PHOTO COURTESY OF COMMERCIAL APPEAL

I recently came across a piece by the Atlanta Black Star titled "Did Natural Hair Kill the Black Hair Salon?" and upon reading the title and analyzing the article in its entirety, I quickly came with up my answer:

"No it did not! It only woke them up!"

To support my opinion, I will be taking snippets from the article that clearly explains the natural hair community's innocence from what Black hair salons are trying to blame us for.

At the time the movie Good Hair was released, the natural hair community was still in its infancy stage--most Black women wore relaxed hair which required frequent visits to their local salon. After watching the movie, however, many of them rethought their personal--and their children's--hairstyle choices. One might argue that Chris Rock killed Black salons--at the very least, he started a movement that I'm sure a lot of Black salon business owners didn't see coming.

Back in the day when women used to get their hair chemically treated, they needed to go to the salon often for routine maintenance. A smaller number of women still need this service now. And since many salons used to be reluctant to style natural hair, these women had no choice but to turn their bathrooms into a home salon.

Since many Black salons were so reluctant to style our natural hair, we had no choice but to turn our bathrooms into a home salon.

“I opened my salon, Dyaspora, in 1996 and I was one of the top natural hair salons in the country.
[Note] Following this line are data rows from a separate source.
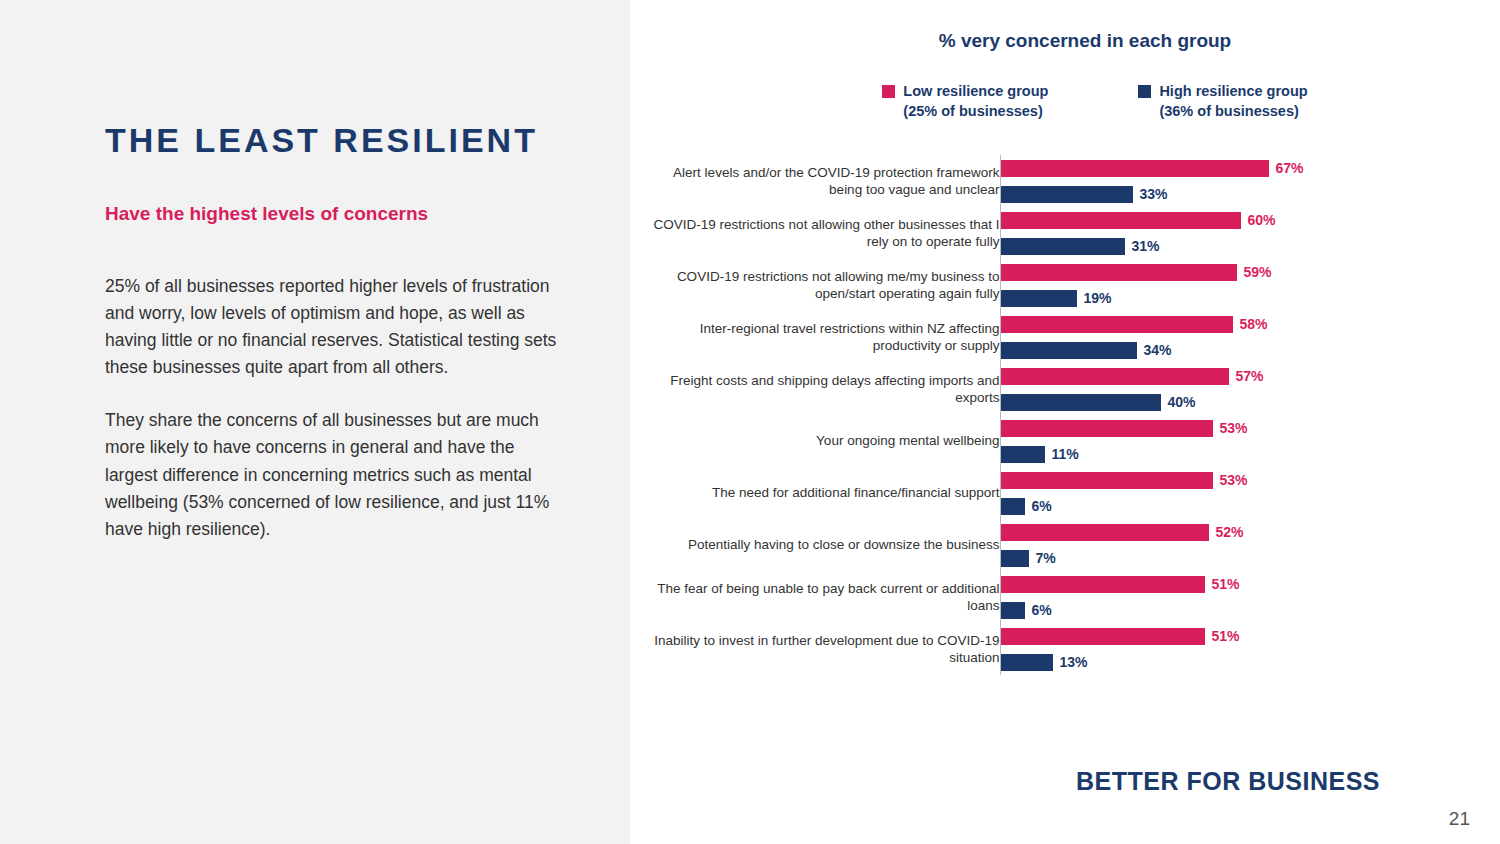THE LEAST RESILIENT
Have the highest levels of concerns
25% of all businesses reported higher levels of frustration and worry, low levels of optimism and hope, as well as having little or no financial reserves. Statistical testing sets these businesses quite apart from all others.
They share the concerns of all businesses but are much more likely to have concerns in general and have the largest difference in concerning metrics such as mental wellbeing (53% concerned of low resilience, and just 11% have high resilience).
% very concerned in each group
Low resilience group
(25% of businesses)
High resilience group
(36% of businesses)
| Alert levels and/or the COVID-19 protection framework being too vague and unclear | 67% 33% |
| COVID-19 restrictions not allowing other businesses that I rely on to operate fully | 60% 31% |
| COVID-19 restrictions not allowing me/my business to open/start operating again fully | 59% 19% |
| Inter-regional travel restrictions within NZ affecting productivity or supply | 58% 34% |
| Freight costs and shipping delays affecting imports and exports | 57% 40% |
| Your ongoing mental wellbeing | 53% 11% |
| The need for additional finance/financial support | 53% 6% |
| Potentially having to close or downsize the business | 52% 7% |
| The fear of being unable to pay back current or additional loans | 51% 6% |
| Inability to invest in further development due to COVID-19 situation | 51% 13% |
BETTER FOR BUSINESS
21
I made so much money because everybody was getting their hair done,” Da Costa recalls.

I think everybody is still getting their hair done--whether it’s from the comfort of their home or at the salon. There still remains an abundant number of opportunities for Black salons to stay profitable as long as they follow the market trends.

“There are several cultural forces conspiring to dismantle traditional beauty salons. The greatest might be the Internet, where megasites like CurlyNikki and popular YouTube hair gurus help Black women unravel the mysteries of their own hair."

Conspire against who? To dismantle what?

Just because a group of naturals were generous enough to start sharing their wealth of knowledge with other women does not mean that they've "conspired to dismantle traditional beauty salons". I will conclude this part with two quotes which state that "knowledge is Power" and "you shall know the truth and the truth shall set you free."

“The future remains dark for stylists with an eye toward the past, those who refuse to acquire the skills required for textured hair. But those willing to embrace the movement are finding tremendous opportunity, whether it’s establishing natural hair care salon in underserved markets, or developing their own product lines.”

The honest truth is that seasons change and one must be willing to adapt to changes in the environment. This means that Black hair salons must be flexible and adaptable enough to respond to any changes that might have an effect on their revenue. With today's advancements in technology, businesses can leverage the power of social media, blogs, and tools like Google Alerts to find out about what’s trending and what matters to their target audience.

Do you think that the Natural Hair industry killed Black hair salons?